Every business who is raising prices to support paying their workers minimum wage are at fault.
Minimum wage laws are a trailing benefit. Always behind the times. Every raise to the minimum wage is a (partial) catch up to where it really should be in terms of the concept of a living wage (for anyone - not the Republican talking point, entirely invented out of thin air, that it's meant to be for teenagers with part time jobs).
Those business owners, until each advance, are already making out at the benefit of their workers. So you can blame poor planning, poor foresight there.
And if that's still a painful pill to swallow, rather than "government hates small business", then as another reminder - you have no constitutional right to a profitable business.

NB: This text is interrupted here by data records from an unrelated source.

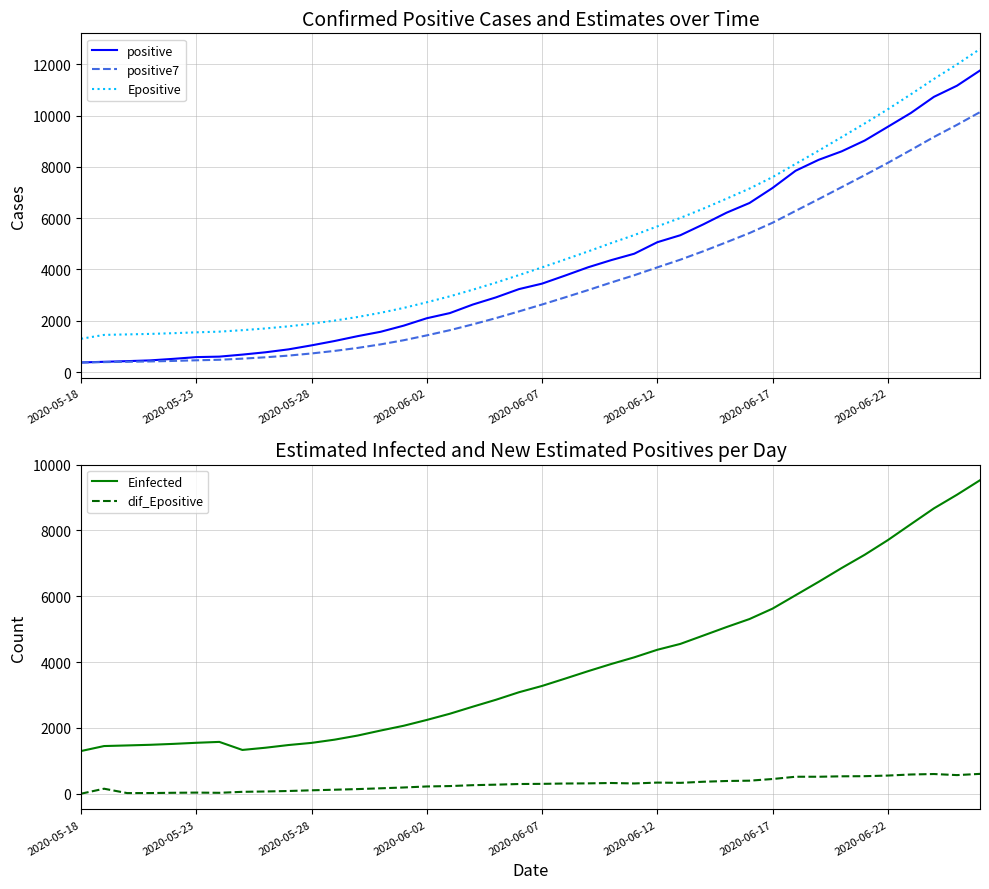

How many data points does each series have?

40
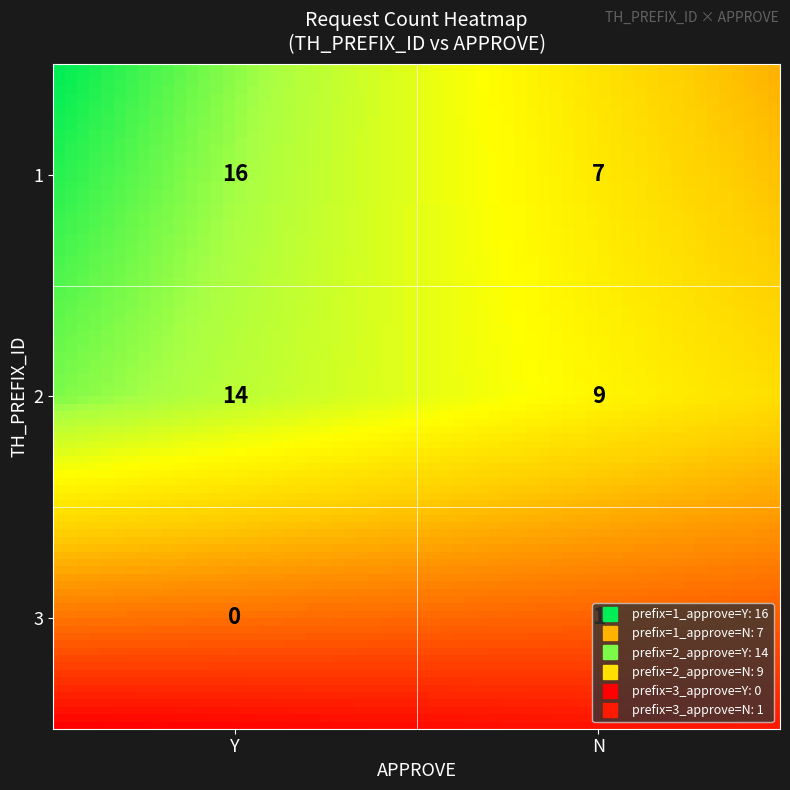

The chart shows a value of 2 at 3_N. True or false?

False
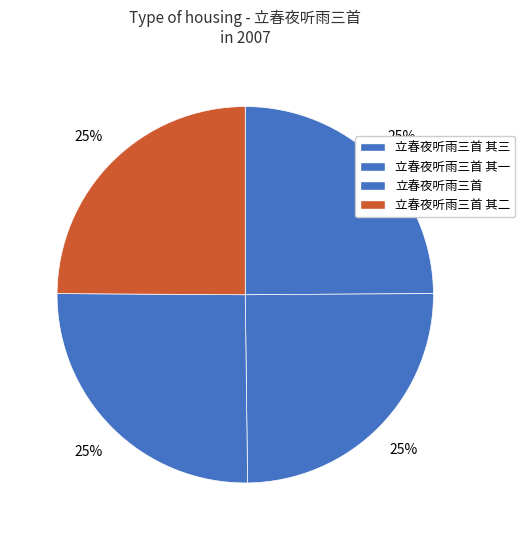

Count the number of slices in the pie.

4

I don't think you understand how businesses even work. If a company has to charge X amount to stay above water, and you raise wages, X has to increase. This isn't about some "constitutional right to a profitable business." It's that if the business isn't profitable, it goes under, and then no one has a job because there's no money to pay them with. Is that what you want?

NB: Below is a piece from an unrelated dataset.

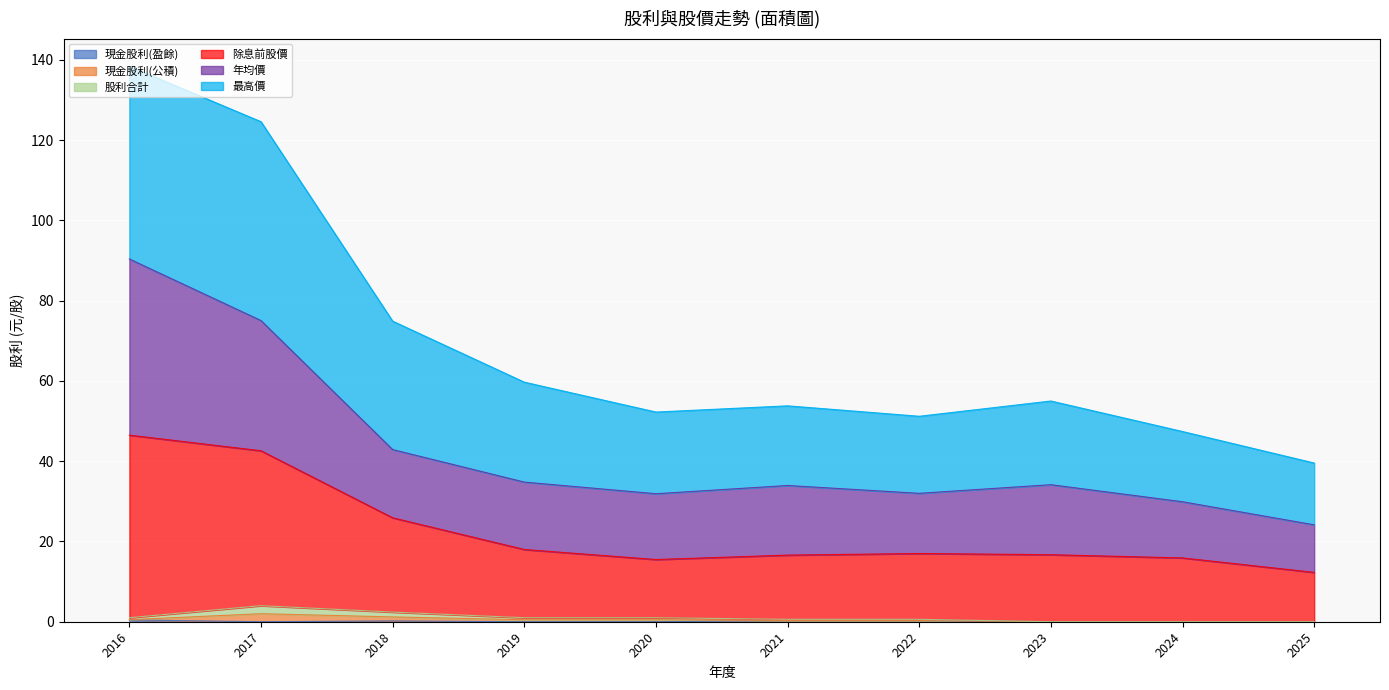

What is the highest value of the 現金股利(盈餘) series?

0.5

I am saying businesses KNOW that the minimum wage is behind where it should be, so when it rises to where it should be, that is not an attack on them. They should have foresight. The minimum wage rising is making those employees whole, not giving them an advantage.
Yes, costs increase. Failure to plan for that is poor planning. Maybe you should have smaller expenses, instead of expecting society to allow you to underpay employees. Maybe the owner doesn't need a new Mercedes or a second international vacation for their family that year.
If paying workers a liveable wage makes your business not profitable, then why is it on the workers to sacrifice to keep you in the black? Small business owners are often all about bootstraps and such, but believe themselves to be an inviolate part of America.
To be very clear, small business is very important. However, it is not more important than people being able to afford food and shelter. The poverty line, which is used to help determine the minimum wage, is set at "3 times the cost of minimum dietary requirements in 1963". It doesn't cover shelter at all.
Looking at inflation alone, minimum wage should be hitting or exceeding $20/hr. Small businesses who have coasted - or struggled - paying employees $7.25/hr for DECADES (fun fact, the gap between minimum wage increases gets longer and longer every cycle) shouldn't be expecting a free ride just because "small business!"
There are ways to have a profitable business that pays an appropriate wage. Sometimes that comes at the cost of owner dividends. So be it.
Minimum wage laws are a trailing benefit. Always behind the times. Every raise to the minimum wage is a (partial) catch up to where it really should be in terms of the concept of a living wage (for anyone - not the Republican talking point, entirely invented out of thin air, that it's meant to be for teenagers with part time jobs).
Those business owners, until each advance, are already making out at the benefit of their workers. So you can blame poor planning, poor foresight there.
And if that's still a painful pill to swallow, rather than "government hates small business", then as another reminder - you have no constitutional right to a profitable business.